Plus, there are many other kinds of receptors in the endocannabinoid system that these compounds could be targeting. “It’s messy,” Straiker says.

So while CBD seems to mitigate the unfun effects of THC, it also might get in the way of certain medical benefits that THC has to offer. But because there’s seemingly no end to the complexities of cannabis, CBD might also enhance THC’s anti-cancer properties. Research has found that if you apply THC and CBD to cancer cells in the lab, the combination is more effective than THC alone at both inhibiting the growth of those cells and outright killing them. The future of medical cannabis, then, depends in large part on teasing apart the entourage effect—leveraging it in some cases, and maybe breaking up the entourage (or ensemble) when THC or CBD alone is most beneficial.

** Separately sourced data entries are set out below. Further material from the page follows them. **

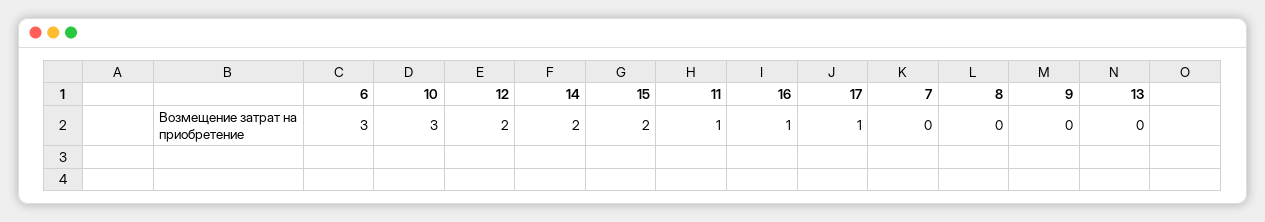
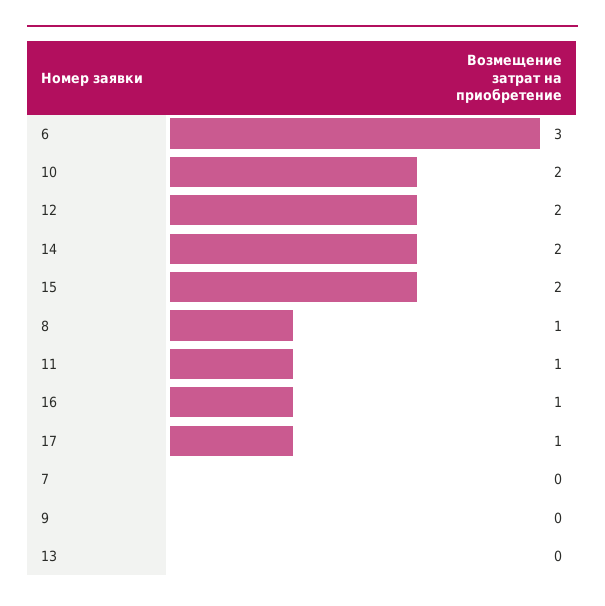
  {
    "6": 3,
-   "10": 3,
+   "10": 2,
    "12": 2,
    "14": 2,
    "15": 2,
    "11": 1,
    "16": 1,
    "17": 1,
    "7": 0,
-   "8": 0,
+   "8": 1,
    "9": 0,
    "13": 0
  }

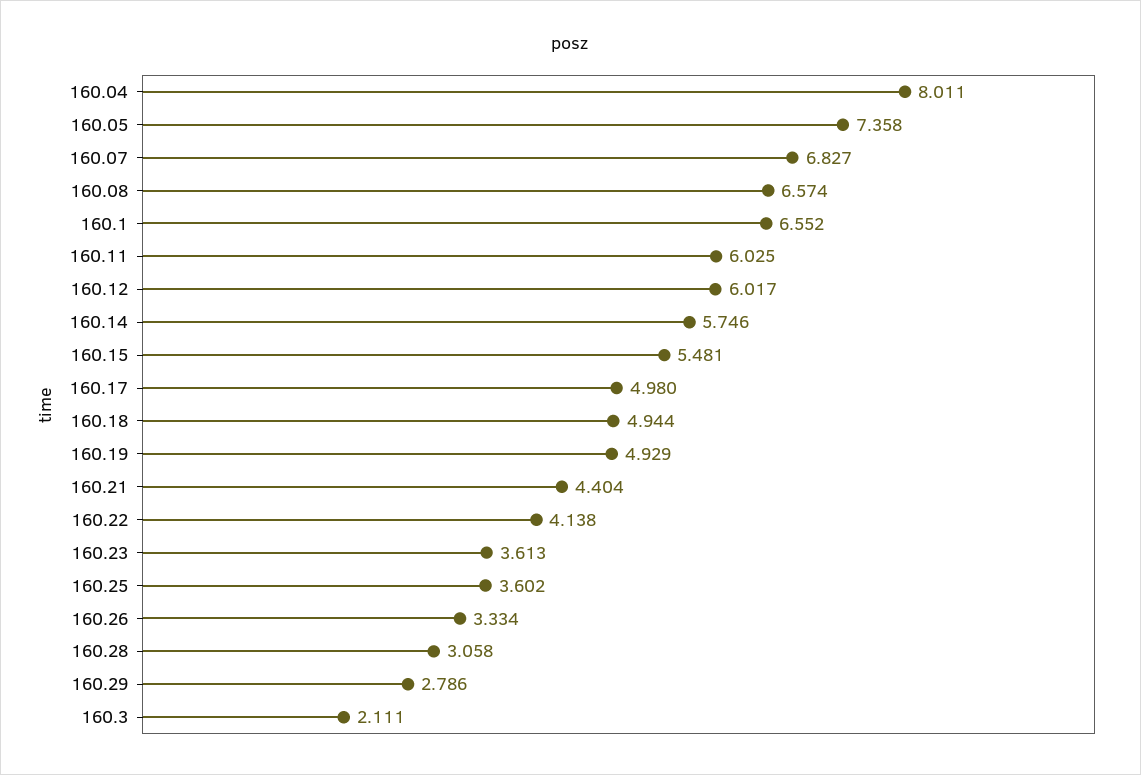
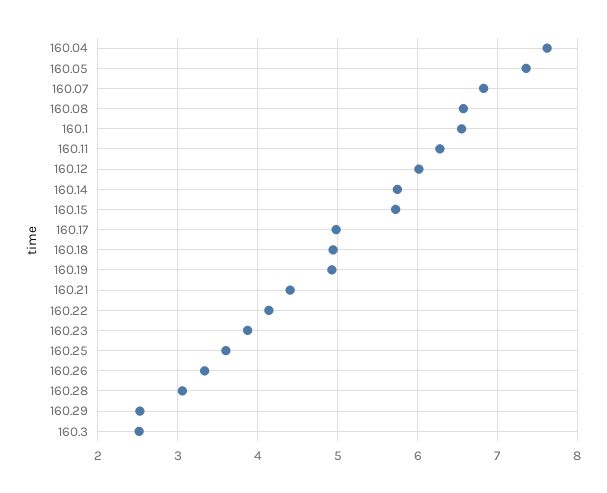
  {
-   "160.04": 8.011,
+   "160.04": 7.6,
    "160.05": 7.358,
    "160.07": 6.827,
    "160.08": 6.574,
    "160.1": 6.552,
-   "160.11": 6.025,
+   "160.11": 6.3,
    "160.12": 6.017,
    "160.14": 5.746,
-   "160.15": 5.481,
+   "160.15": 5.7,
    "160.17": 4.98,
    "160.18": 4.944,
    "160.19": 4.929,
    "160.21": 4.404,
    "160.22": 4.138,
-   "160.23": 3.613,
+   "160.23": 3.9,
    "160.25": 3.602,
    "160.26": 3.334,
    "160.28": 3.058,
-   "160.29": 2.786,
+   "160.29": 2.5,
-   "160.3": 2.111
+   "160.3": 2.5
  }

“We need to understand which constellations of plant chemistry are best suited for which indications and which kinds of patients, and which form of the CB1 receptor you happen to carry, because there are lots of mutations in that gene,” says Wilson-Poe. “So understanding these mechanisms is absolutely crucial for providing these patients with personalized medicine that alleviates their symptoms without producing the unwanted side effects.”

Hate to do this, but we’ve got one last problem. For decades, cannabis users have claimed that different strains of cannabis produce different effects—maybe it makes them sleepy, maybe it gives them energy. And that’s been true even as CBD was largely bred out of cannabis in North America in favor of THC. “Well, if they’re all high THC, it’s got to be from something else,” says Ethan Russo, director of research and development at the International Cannabis and Cannabinoids Institute, who studies the entourage effect. “And that something else is terpenoids.”

Yes, another member of the entourage. Unlike THC and CBD, you can find terpenoids not just in cannabis, but across the plant kingdom. They’re handy little molecules that plants use to ward off insects, and they’re what give cannabis that characteristic smell (same for terpenoids in lemons and pine needles).

And science knows what some terpenoids found in cannabis do pharmacologically in the brain. For example, linalool is one that has sedating and anti-anxiety properties. “So it might make sense that when you combine its anti-anxiety effect with that of cannabidiol [CBD], then they boost each other,” says Russo.

The entourage effect, the ensemble effect—whatever you want to call it, the phenomenon might get more complicated before it gets clearer. But researchers continue to tease apart the chemistry of cannabis, unlocking its true potential as a medicine. Mystery … almost solved.